Back when the trailer park was just getting set up, someone had the clever idea of turning a hab into a mess halclass="underline" a row of cyclers, a couple of prep surfaces for the daring, and a handful of foldaway tables scattered with studied randomness around the dry deck. The effect was intended to suggest a café patio. The cramped reality is more like the backstage shed where the furniture gets stored for winter.
One thing that has caught on, though, is the garden. By now it covers half the wet deck, a tangle of creeping greenery lit by solar-spectrum sticks planted among its leaves like bioluminescent bamboo. It isn’t even hydroponic. The little jungle erupts from boxes of rich dark earth—diatomaceous ooze, actually, beefed up with organic supplements—that were once discrete but which have since now disappeared under an overflow of compost, spilling messily across the plating.
It’s the best-smelling bubble of atmosphere on the whole Ridge. Clarke swings the airlock hatch open onto that tableau and takes a deep breath, only half of appreciation. The other half is resolve: Grace Nolan looks up from the far side of the oasis, tying off the vines of something that might have been snow peas back before the patents landed on them.
But Nolan smiles beneath translucent eyes as Clarke steps onto the deck. “Hey, Lenie!”
“Hi Grace. I thought we could maybe have a talk.”
Nolan pops a pod into her mouth, a slick black amphibian feeding in the lush greenery of some long-extinct wetland. She chews, for longer than is probably necessary. “About...”
“About Atlantis. Your blood work.” Clarke takes a breath. “About whatever problem you have with me.”
“God no,” Nolan says. “I’ve got no problem with you, Len.

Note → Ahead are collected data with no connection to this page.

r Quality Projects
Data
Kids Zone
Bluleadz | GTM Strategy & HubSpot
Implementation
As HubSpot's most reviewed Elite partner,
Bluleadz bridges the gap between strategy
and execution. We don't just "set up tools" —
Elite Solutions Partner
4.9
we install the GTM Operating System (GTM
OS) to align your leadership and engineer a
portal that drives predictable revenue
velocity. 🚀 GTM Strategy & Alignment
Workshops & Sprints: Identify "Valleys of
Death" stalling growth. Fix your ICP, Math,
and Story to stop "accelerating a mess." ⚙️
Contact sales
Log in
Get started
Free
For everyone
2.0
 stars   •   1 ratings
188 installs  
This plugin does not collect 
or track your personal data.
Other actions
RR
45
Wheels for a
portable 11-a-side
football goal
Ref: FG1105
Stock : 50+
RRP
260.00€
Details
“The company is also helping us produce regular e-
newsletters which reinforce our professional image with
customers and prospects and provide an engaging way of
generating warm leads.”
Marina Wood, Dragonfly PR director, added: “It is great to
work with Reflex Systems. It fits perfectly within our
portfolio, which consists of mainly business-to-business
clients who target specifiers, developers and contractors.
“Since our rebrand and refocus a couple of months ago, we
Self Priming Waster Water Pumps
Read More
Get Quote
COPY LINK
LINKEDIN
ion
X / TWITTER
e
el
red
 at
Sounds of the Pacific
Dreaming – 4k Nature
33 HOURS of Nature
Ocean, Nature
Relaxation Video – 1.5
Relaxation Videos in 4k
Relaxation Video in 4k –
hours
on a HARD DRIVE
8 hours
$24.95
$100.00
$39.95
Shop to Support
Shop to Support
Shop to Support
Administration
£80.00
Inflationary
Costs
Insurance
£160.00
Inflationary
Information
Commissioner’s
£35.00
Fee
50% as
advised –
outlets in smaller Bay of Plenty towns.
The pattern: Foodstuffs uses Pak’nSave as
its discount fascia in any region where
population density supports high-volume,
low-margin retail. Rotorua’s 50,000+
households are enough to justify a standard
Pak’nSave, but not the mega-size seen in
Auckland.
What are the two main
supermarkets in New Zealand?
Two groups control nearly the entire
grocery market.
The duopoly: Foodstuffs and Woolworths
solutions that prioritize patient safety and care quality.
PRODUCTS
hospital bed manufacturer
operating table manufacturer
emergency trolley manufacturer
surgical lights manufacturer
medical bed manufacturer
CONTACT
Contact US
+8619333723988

People fight sometimes. No big deal. Don’t take it so seriously.”
“Okay then. Let’s talk about Gene.”
“Sure.” Nolan straightens, grabs a chair off the bulkhead and folds it down. “And while we’re at it, let’s talk about Sal and Lije and Lanie.”

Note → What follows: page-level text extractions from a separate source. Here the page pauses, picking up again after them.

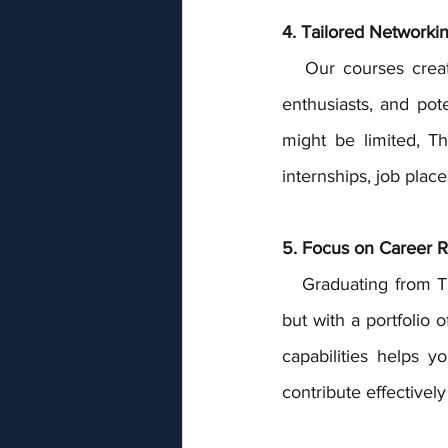
4. Tailored Networkin
   Our courses create a platform for students to connect with industry professionals, fellow 
enthusiasts, and pote
might be limited, T
internships, job plac
5. Focus on Career R
   Graduating from The Event School London means you're not just armed with a certificate, 
but with a portfolio 
capabilities helps y
contribute effectivel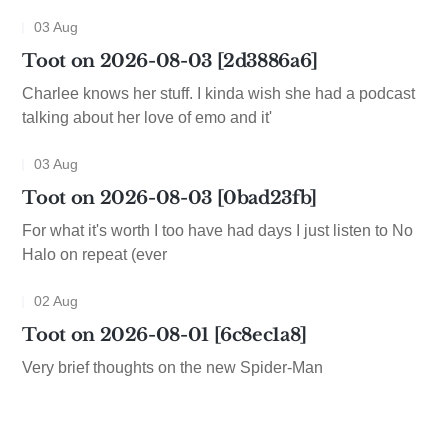
03 Aug
Toot on 2026-08-03 [2d3886a6]
Charlee knows her stuff. I kinda wish she had a podcast
talking about her love of emo and it'
03 Aug
Toot on 2026-08-03 [0bad23fb]
For what it's worth I too have had days I just listen to No
Halo on repeat (ever
02 Aug
Toot on 2026-08-01 [6c8ec1a8]
Very brief thoughts on the new Spider-Man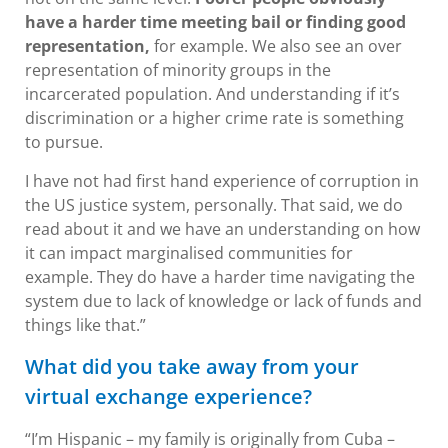
have a harder time meeting bail or finding good
representation,
for example. We also see an over
representation of minority groups in the
incarcerated population. And understanding if it’s
discrimination or a higher crime rate is something
to pursue.
I have not had first hand experience of corruption in
the US justice system, personally. That said, we do
read about it and we have an understanding on how
it can impact marginalised communities for
example. They do have a harder time navigating the
system due to lack of knowledge or lack of funds and
things like that.”
What did you take away from your
virtual exchange experience?
“I’m Hispanic – my family is originally from Cuba –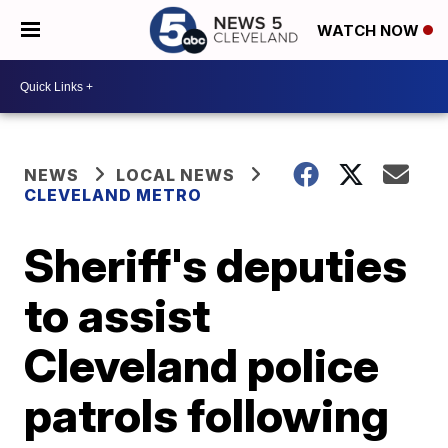
WATCH NOW
NEWS
LOCAL NEWS
CLEVELAND METRO
Sheriff's deputies
to assist
Cleveland police
patrols following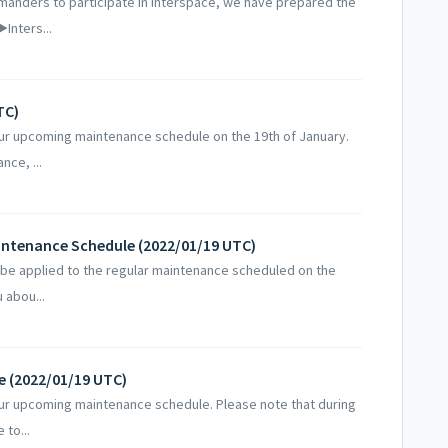
nders to participate in Interspace, we have prepared the
Inters...
TC)
our upcoming maintenance schedule on the 19th of January.
nce, ...
aintenance Schedule (2022/01/19 UTC)
e applied to the regular maintenance scheduled on the
 abou...
e (2022/01/19 UTC)
our upcoming maintenance schedule. Please note that during
 to...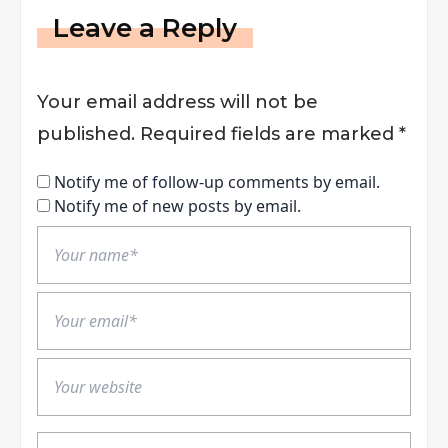
Leave a Reply
Your email address will not be
published.
Required fields are marked
*
Notify me of follow-up comments by email.
Notify me of new posts by email.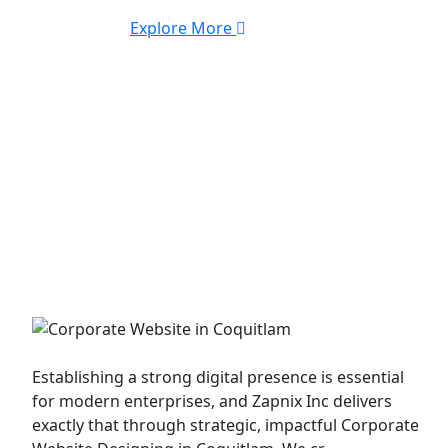
Explore More
Corporate Website
Establishing a strong digital presence is essential
for modern enterprises, and Zapnix Inc delivers
exactly that through strategic, impactful Corporate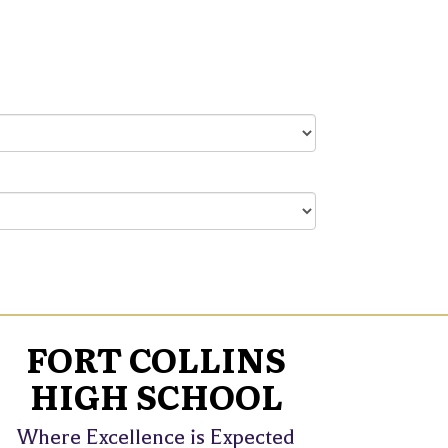
FORT COLLINS
HIGH SCHOOL
Where Excellence is Expected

Lanie too, now? “You think the corpses are behind it.”
Nolan shrugs. “It’s no big secret.”
“And you base that on what, exactly? Anything show up in the bloods?”
“We’re still collecting samples. Lizbeth’s set up in the med hab, by the way, if you want to contribute. I think you should.”
“What if you don’t find anything?” Clarke wonders.
“I don’t think we will. Seger’s smart enough to cover her tracks. But you never know.”